What to do
Set down every line of the data exactly, skipping the pictures.
╔══
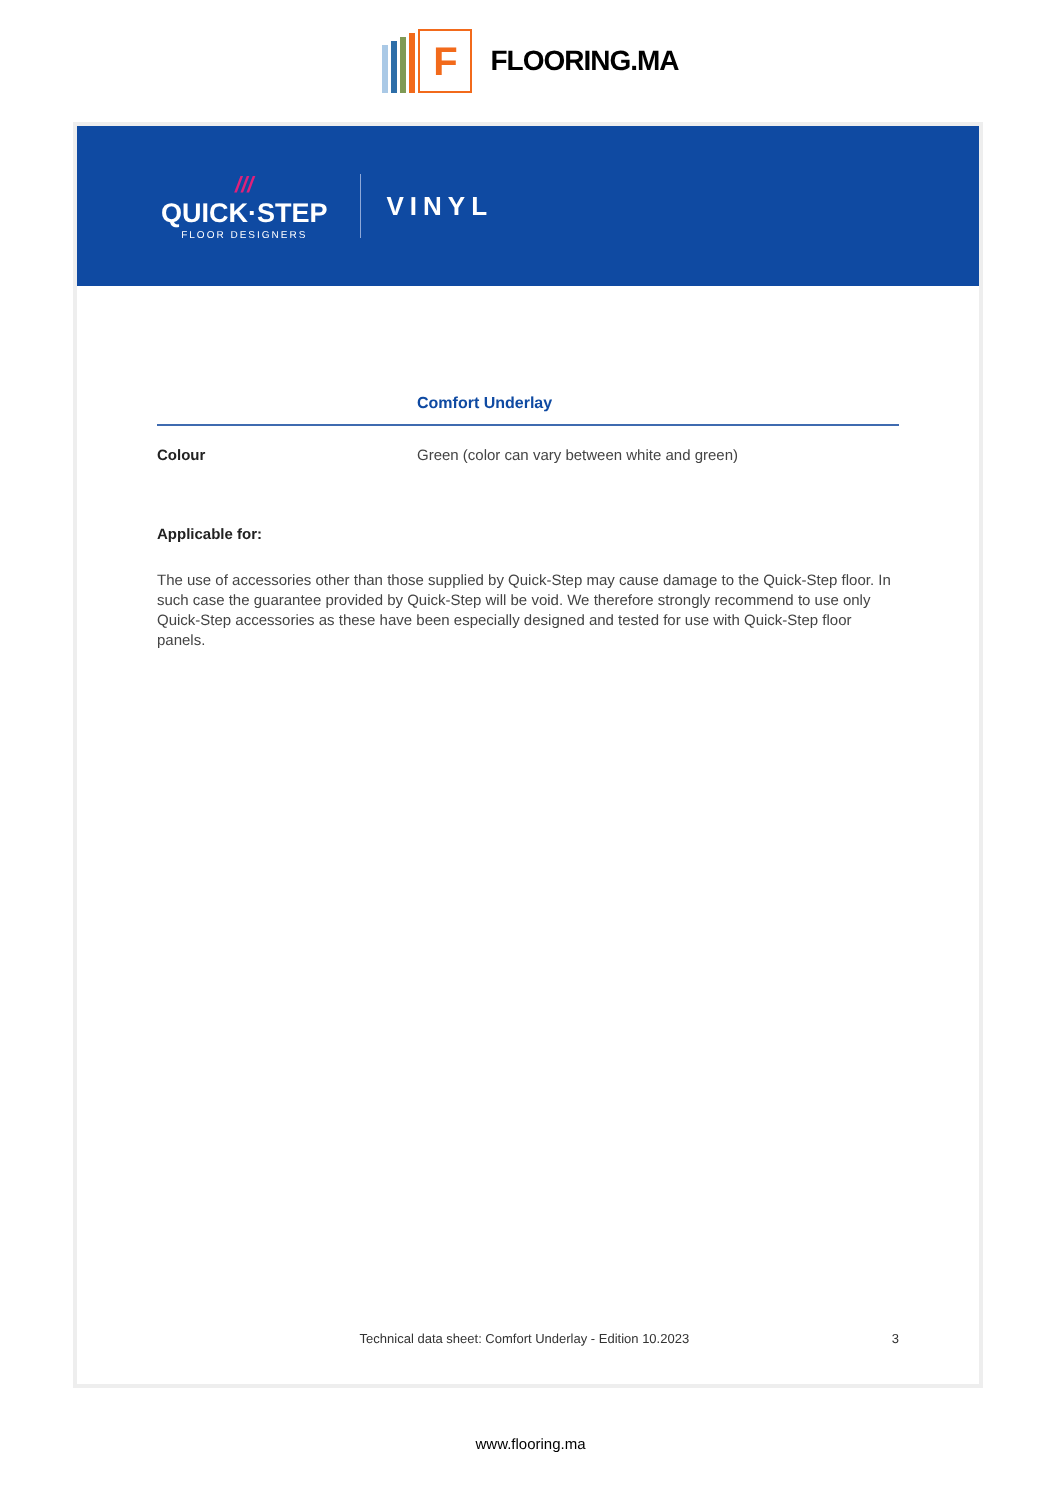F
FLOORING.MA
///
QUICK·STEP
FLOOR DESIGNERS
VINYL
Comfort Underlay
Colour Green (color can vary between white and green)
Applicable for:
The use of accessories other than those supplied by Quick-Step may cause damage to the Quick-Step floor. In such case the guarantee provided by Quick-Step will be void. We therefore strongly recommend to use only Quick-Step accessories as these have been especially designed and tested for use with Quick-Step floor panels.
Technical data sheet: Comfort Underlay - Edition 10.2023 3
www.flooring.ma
╚══
Answer section
F
FLOORING.MA
///
QUICK·STEP
FLOOR DESIGNERS
VINYL
Comfort Underlay
Colour Green (color can vary between white and green)
Applicable for:
The use of accessories other than those supplied by Quick-Step may cause damage to the Quick-Step floor. In such case the guarantee provided by Quick-Step will be void. We therefore strongly recommend to use only Quick-Step accessories as these have been especially designed and tested for use with Quick-Step floor panels.
Technical data sheet: Comfort Underlay - Edition 10.2023 3
www.flooring.ma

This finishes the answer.